Extracted material below:

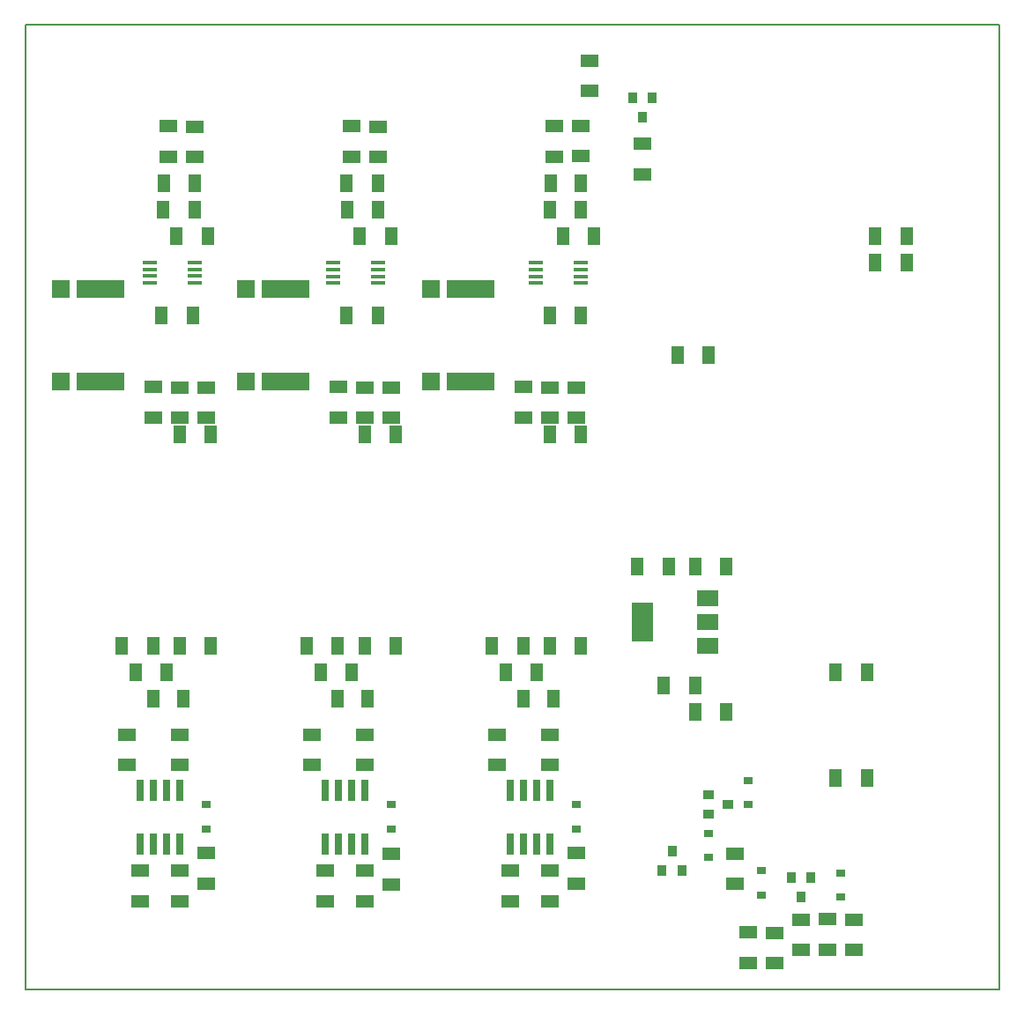
<source format=gbr>
G04 PROTEUS RS274X GERBER FILE*
%FSLAX45Y45*%
%MOMM*%
G01*
%ADD72R,1.143000X1.803400*%
%ADD73R,1.803400X1.143000*%
%ADD30R,4.572000X1.651000*%
%ADD31R,1.651000X1.651000*%
%ADD32R,0.635000X2.032000*%
%ADD33R,0.889000X0.635000*%
%ADD34R,1.447800X0.381000*%
%ADD35R,0.889000X1.016000*%
%ADD36R,1.016000X0.889000*%
%ADD37R,2.032000X1.524000*%
%ADD38R,2.032000X3.810000*%
%ADD20C,0.203200*%
D72*
X+9017000Y+7493000D03*
X+8717000Y+7493000D03*
X+9017000Y+7239000D03*
X+8717000Y+7239000D03*
D73*
X+6477000Y+8382000D03*
X+6477000Y+8092000D03*
D72*
X+8636000Y+3302000D03*
X+8336000Y+3302000D03*
X+8636000Y+2286000D03*
X+8336000Y+2286000D03*
X+6985000Y+2921000D03*
X+7285000Y+2921000D03*
X+6731000Y+4318000D03*
X+6431000Y+4318000D03*
X+6985000Y+4318000D03*
X+7285000Y+4318000D03*
X+6985000Y+3175000D03*
X+6685000Y+3175000D03*
D30*
X+3048000Y+6985000D03*
X+3048000Y+6096000D03*
D31*
X+2667000Y+6096000D03*
X+2667000Y+6985000D03*
D30*
X+4826000Y+6985000D03*
X+4826000Y+6096000D03*
D31*
X+4445000Y+6096000D03*
X+4445000Y+6985000D03*
D30*
X+1270000Y+6985000D03*
X+1270000Y+6096000D03*
D31*
X+889000Y+6096000D03*
X+889000Y+6985000D03*
D72*
X+2332000Y+3556000D03*
X+2032000Y+3556000D03*
D32*
X+2032000Y+1651000D03*
X+1905000Y+1651000D03*
X+1778000Y+1651000D03*
X+1651000Y+1651000D03*
X+1651000Y+2171700D03*
X+1778000Y+2171700D03*
X+1905000Y+2171700D03*
X+2032000Y+2171700D03*
D73*
X+2286000Y+1570000D03*
X+2286000Y+1270000D03*
D33*
X+2286000Y+1797050D03*
X+2286000Y+2032000D03*
D73*
X+2032000Y+2703000D03*
X+2032000Y+2413000D03*
X+1524000Y+2703000D03*
X+1524000Y+2413000D03*
D34*
X+1746000Y+7047000D03*
X+1746000Y+7112000D03*
X+1746000Y+7177000D03*
X+1746000Y+7242000D03*
X+2176000Y+7242000D03*
X+2176000Y+7177000D03*
X+2176000Y+7112000D03*
X+2176000Y+7047000D03*
D72*
X+1876000Y+7750000D03*
X+2176000Y+7750000D03*
X+1859000Y+6731000D03*
X+2159000Y+6731000D03*
D73*
X+1922000Y+8258000D03*
X+1922000Y+8558000D03*
D72*
X+2003000Y+7496000D03*
X+2303000Y+7496000D03*
D73*
X+2176000Y+8548000D03*
X+2176000Y+8258000D03*
D72*
X+1886000Y+8004000D03*
X+2176000Y+8004000D03*
D32*
X+3810000Y+1651000D03*
X+3683000Y+1651000D03*
X+3556000Y+1651000D03*
X+3429000Y+1651000D03*
X+3429000Y+2171700D03*
X+3556000Y+2171700D03*
X+3683000Y+2171700D03*
X+3810000Y+2171700D03*
D73*
X+3810000Y+2703000D03*
X+3810000Y+2413000D03*
X+3302000Y+2703000D03*
X+3302000Y+2413000D03*
X+4064000Y+1561707D03*
X+4064000Y+1261707D03*
D33*
X+4064000Y+1797050D03*
X+4064000Y+2032000D03*
X+5842000Y+1797050D03*
X+5842000Y+2032000D03*
D32*
X+5588000Y+1651000D03*
X+5461000Y+1651000D03*
X+5334000Y+1651000D03*
X+5207000Y+1651000D03*
X+5207000Y+2171700D03*
X+5334000Y+2171700D03*
X+5461000Y+2171700D03*
X+5588000Y+2171700D03*
D73*
X+5842000Y+1570000D03*
X+5842000Y+1270000D03*
X+5588000Y+2703000D03*
X+5588000Y+2413000D03*
X+5080000Y+2703000D03*
X+5080000Y+2413000D03*
D34*
X+3507000Y+7044000D03*
X+3507000Y+7109000D03*
X+3507000Y+7174000D03*
X+3507000Y+7239000D03*
X+3937000Y+7239000D03*
X+3937000Y+7174000D03*
X+3937000Y+7109000D03*
X+3937000Y+7044000D03*
X+5458000Y+7044000D03*
X+5458000Y+7109000D03*
X+5458000Y+7174000D03*
X+5458000Y+7239000D03*
X+5888000Y+7239000D03*
X+5888000Y+7174000D03*
X+5888000Y+7109000D03*
X+5888000Y+7044000D03*
D73*
X+3683000Y+8255000D03*
X+3683000Y+8555000D03*
D72*
X+3764000Y+7493000D03*
X+4064000Y+7493000D03*
X+3637000Y+8001000D03*
X+3937000Y+8001000D03*
X+3637000Y+6731000D03*
X+3937000Y+6731000D03*
D73*
X+3937000Y+8545000D03*
X+3937000Y+8255000D03*
D72*
X+3647000Y+7747000D03*
X+3937000Y+7747000D03*
D73*
X+5634000Y+8255000D03*
X+5634000Y+8555000D03*
D72*
X+5715000Y+7493000D03*
X+6015000Y+7493000D03*
X+5588000Y+7747000D03*
X+5888000Y+7747000D03*
X+5588000Y+6731000D03*
X+5888000Y+6731000D03*
D73*
X+5888000Y+8555000D03*
X+5888000Y+8265000D03*
D72*
X+5598000Y+8001000D03*
X+5888000Y+8001000D03*
D73*
X+5588000Y+1397000D03*
X+5588000Y+1107000D03*
X+5207000Y+1397000D03*
X+5207000Y+1107000D03*
X+3810000Y+1397000D03*
X+3810000Y+1107000D03*
X+3429000Y+1397000D03*
X+3429000Y+1107000D03*
X+2032000Y+1397000D03*
X+2032000Y+1107000D03*
X+1651000Y+1397000D03*
X+1651000Y+1107000D03*
D72*
X+2032000Y+5588000D03*
X+2332000Y+5588000D03*
X+1778000Y+3556000D03*
X+1478000Y+3556000D03*
D73*
X+2286000Y+5751000D03*
X+2286000Y+6041000D03*
D72*
X+1615000Y+3302000D03*
X+1905000Y+3302000D03*
D73*
X+1778000Y+6051000D03*
X+1778000Y+5751000D03*
X+2032000Y+5751000D03*
X+2032000Y+6041000D03*
D72*
X+1778000Y+3048000D03*
X+2068000Y+3048000D03*
X+3393000Y+3302000D03*
X+3683000Y+3302000D03*
X+3810000Y+5588000D03*
X+4110000Y+5588000D03*
D73*
X+3556226Y+6050774D03*
X+3556226Y+5750774D03*
D72*
X+3550255Y+3556000D03*
X+3250255Y+3556000D03*
X+4110000Y+3556000D03*
X+3810000Y+3556000D03*
D73*
X+4064226Y+5750774D03*
X+4064226Y+6040774D03*
X+3810226Y+5750774D03*
X+3810226Y+6040774D03*
D72*
X+3550255Y+3048000D03*
X+3840255Y+3048000D03*
X+5588000Y+5588000D03*
X+5888000Y+5588000D03*
D73*
X+5334000Y+6051000D03*
X+5334000Y+5751000D03*
D72*
X+5334000Y+3556000D03*
X+5034000Y+3556000D03*
X+5888000Y+3556000D03*
X+5588000Y+3556000D03*
D73*
X+5842000Y+5751000D03*
X+5842000Y+6041000D03*
X+5588000Y+5751000D03*
X+5588000Y+6041000D03*
D72*
X+5171000Y+3302000D03*
X+5461000Y+3302000D03*
X+5334000Y+3048000D03*
X+5624000Y+3048000D03*
D35*
X+6764020Y+1587500D03*
X+6858000Y+1397000D03*
X+6670040Y+1397000D03*
D33*
X+7112000Y+1758950D03*
X+7112000Y+1524000D03*
X+7620000Y+1162050D03*
X+7620000Y+1397000D03*
D73*
X+8255000Y+635000D03*
X+8255000Y+935000D03*
D33*
X+8382000Y+1143000D03*
X+8382000Y+1377950D03*
D73*
X+8001000Y+635000D03*
X+8001000Y+925000D03*
X+8509000Y+635000D03*
X+8509000Y+925000D03*
D35*
X+8001000Y+1143000D03*
X+7907020Y+1333500D03*
X+8094980Y+1333500D03*
D73*
X+7493000Y+508000D03*
X+7493000Y+808000D03*
D33*
X+7493000Y+2032000D03*
X+7493000Y+2266950D03*
D36*
X+7302535Y+2032000D03*
X+7112035Y+1938020D03*
X+7112035Y+2125980D03*
D73*
X+7366000Y+1270000D03*
X+7366000Y+1560000D03*
X+7747000Y+508000D03*
X+7747000Y+798000D03*
D35*
X+6477000Y+8636000D03*
X+6383020Y+8826500D03*
X+6570980Y+8826500D03*
D72*
X+7112000Y+6350000D03*
X+6822000Y+6350000D03*
D73*
X+5969000Y+8890000D03*
X+5969000Y+9180000D03*
D37*
X+7106920Y+4018856D03*
D38*
X+6477000Y+3787716D03*
D37*
X+7106920Y+3787716D03*
X+7106920Y+3556576D03*
D20*
X+552000Y+254000D02*
X+9906000Y+254000D01*
X+9906000Y+9525000D01*
X+552000Y+9525000D01*
X+552000Y+254000D01*
M02*

</source>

End of Extracted material.

> Your instructions:
Beginning with the first line of the material above, please output each line exactly through the line that contains "X+8636000Y+3302000D03*", and only those, leaving out pictures.

> Exercise output:
<source format=gbr>
G04 PROTEUS RS274X GERBER FILE*
%FSLAX45Y45*%
%MOMM*%
G01*
%ADD72R,1.143000X1.803400*%
%ADD73R,1.803400X1.143000*%
%ADD30R,4.572000X1.651000*%
%ADD31R,1.651000X1.651000*%
%ADD32R,0.635000X2.032000*%
%ADD33R,0.889000X0.635000*%
%ADD34R,1.447800X0.381000*%
%ADD35R,0.889000X1.016000*%
%ADD36R,1.016000X0.889000*%
%ADD37R,2.032000X1.524000*%
%ADD38R,2.032000X3.810000*%
%ADD20C,0.203200*%
D72*
X+9017000Y+7493000D03*
X+8717000Y+7493000D03*
X+9017000Y+7239000D03*
X+8717000Y+7239000D03*
D73*
X+6477000Y+8382000D03*
X+6477000Y+8092000D03*
D72*
X+8636000Y+3302000D03*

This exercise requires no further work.